Trick-or-treating is seen as a childhood rite of passage for a majority of Americans.
The problem with children’s involvement in this holiday is that they’re a very vulnerable group of citizens. They need to be protected, especially during a holiday where so many people are moving from place to place. Parents should stay vigilant from the moment their children walk out the door until they come home again in order to keep them safe.
“In general, the strategies parents employ to keep their kids safe should be customized to the type of threat they are concerned about,” Adam Lankford, criminal justice professor at the University of Alabama, said. “That very much depends on the age of their kids and the characteristics of the neighborhood where they may be trick-or-treating.”
While it might seem like children are the only ones who need to be safe on Halloween, it’s necessary to think about the people who are driving around.
“Adults should make sure to drive extra safely on Halloween,” Douglas Klutz, criminal justice professor at the University of Alabama, said.
Letting children go out by themselves might seem tempting, but it’s something that should be avoided. Regardless of how mature children seem, parents should find a way to tag along with them.
“Walk with them as they go,” Barry Lincoln, the owner of Mr. Lincoln’s Costume Shoppe, said in an interview with WREG, a CBS affiliate in Memphis, Tennessee. “You never want to let a child go by himself.”

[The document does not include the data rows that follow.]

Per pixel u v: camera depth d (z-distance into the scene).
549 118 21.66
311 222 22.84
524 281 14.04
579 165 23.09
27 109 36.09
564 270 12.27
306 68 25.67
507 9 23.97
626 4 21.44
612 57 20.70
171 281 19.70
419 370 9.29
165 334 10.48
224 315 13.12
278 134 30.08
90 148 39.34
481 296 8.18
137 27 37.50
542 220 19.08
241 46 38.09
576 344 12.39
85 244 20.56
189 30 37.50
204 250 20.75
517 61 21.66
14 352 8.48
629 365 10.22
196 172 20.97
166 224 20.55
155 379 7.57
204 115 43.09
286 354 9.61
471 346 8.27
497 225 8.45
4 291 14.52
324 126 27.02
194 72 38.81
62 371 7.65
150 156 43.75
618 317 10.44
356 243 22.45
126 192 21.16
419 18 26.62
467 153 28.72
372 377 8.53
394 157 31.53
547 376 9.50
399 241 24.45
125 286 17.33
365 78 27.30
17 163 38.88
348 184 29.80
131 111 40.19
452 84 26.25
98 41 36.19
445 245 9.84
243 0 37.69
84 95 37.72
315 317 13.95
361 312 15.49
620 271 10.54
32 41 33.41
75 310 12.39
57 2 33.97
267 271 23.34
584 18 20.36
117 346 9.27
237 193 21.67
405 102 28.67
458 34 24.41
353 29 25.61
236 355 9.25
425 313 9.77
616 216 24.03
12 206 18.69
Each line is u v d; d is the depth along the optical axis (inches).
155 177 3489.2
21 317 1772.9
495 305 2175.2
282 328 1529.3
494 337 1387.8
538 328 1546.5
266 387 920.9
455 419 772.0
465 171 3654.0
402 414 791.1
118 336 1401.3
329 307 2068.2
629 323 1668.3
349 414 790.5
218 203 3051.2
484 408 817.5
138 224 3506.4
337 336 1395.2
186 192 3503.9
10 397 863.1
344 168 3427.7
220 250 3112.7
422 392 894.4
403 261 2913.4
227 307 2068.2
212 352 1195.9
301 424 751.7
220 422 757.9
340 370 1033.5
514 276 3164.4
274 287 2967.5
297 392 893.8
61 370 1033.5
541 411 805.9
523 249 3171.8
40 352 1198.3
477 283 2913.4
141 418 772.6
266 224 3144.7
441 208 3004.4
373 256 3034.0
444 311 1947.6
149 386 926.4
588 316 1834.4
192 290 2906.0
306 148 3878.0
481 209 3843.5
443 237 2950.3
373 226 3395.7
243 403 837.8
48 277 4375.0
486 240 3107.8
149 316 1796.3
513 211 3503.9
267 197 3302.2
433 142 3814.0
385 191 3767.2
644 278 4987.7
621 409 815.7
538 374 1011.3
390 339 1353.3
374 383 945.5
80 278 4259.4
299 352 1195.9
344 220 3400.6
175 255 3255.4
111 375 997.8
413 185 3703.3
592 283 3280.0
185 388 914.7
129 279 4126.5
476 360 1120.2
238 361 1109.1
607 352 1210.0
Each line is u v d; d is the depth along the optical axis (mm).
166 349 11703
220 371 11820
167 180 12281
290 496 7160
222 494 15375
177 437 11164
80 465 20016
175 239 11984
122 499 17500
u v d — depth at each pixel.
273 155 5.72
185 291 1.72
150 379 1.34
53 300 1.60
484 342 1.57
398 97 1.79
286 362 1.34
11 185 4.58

Looking through kids’ candy to see if there are any objectionable materials mixed in is another way to keep children safe. The myth of people slipping dangerous things into the candy they give out to children has been sufficiently debunked, but sorting through candy is recommended for parents who have kids with dietary concerns.
The Food Allergy Research & Education (FARE) started The Teal Pumpkin Project in 2014. This project involves people who put teal pumpkins on their patios. These pumpkins signify that the homeowner is giving out healthier candy options for children who have allergies or other health concerns.
Halloween parties are common and happen all over the country. The rules for throwing these events are the same as any other kind of special occasion—its best to only invite close friends and work to maintain control of the guest list.
Staying safe on Halloween is a just mix of common sense and taking extra precautions.